■ **WHAT YOU WILL DO**
Give the lines below again, exactly as they stand, and leave out the images.

[EXTRACTED MATERIAL]

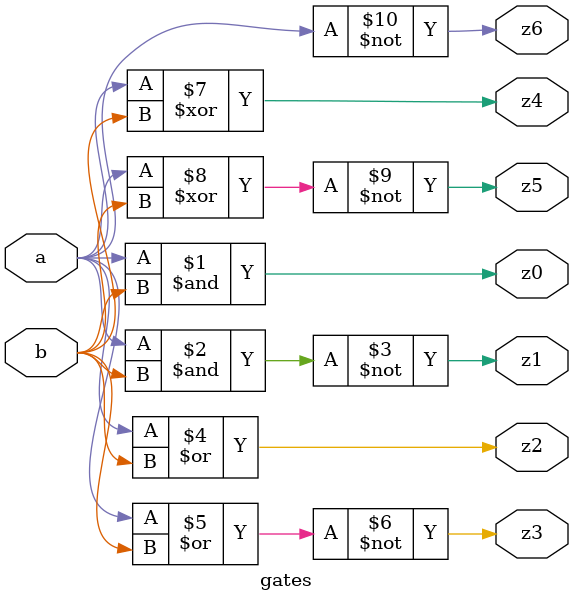
<source format=v>
`timescale 1ns / 1ps


module gates(
    input a, b,
    output z0, z1, z2, z3, z4, z5, z6
);

assign z0 = a & b; // AND
assign z1 = ~(a & b); // NAND
assign z2 = a | b; // OR
assign z3 = ~(a | b); // NOR
assign z4 = a ^ b; // XOR
assign z5 = ~(a ^ b); // XNOR
assign z6 = ~a;

endmodule 

</source>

[/EXTRACTED MATERIAL]

■ **TASK SOLUTION**
<source format=v>
`timescale 1ns / 1ps


module gates(
    input a, b,
    output z0, z1, z2, z3, z4, z5, z6
);

assign z0 = a & b; // AND
assign z1 = ~(a & b); // NAND
assign z2 = a | b; // OR
assign z3 = ~(a | b); // NOR
assign z4 = a ^ b; // XOR
assign z5 = ~(a ^ b); // XNOR
assign z6 = ~a;

endmodule 

</source>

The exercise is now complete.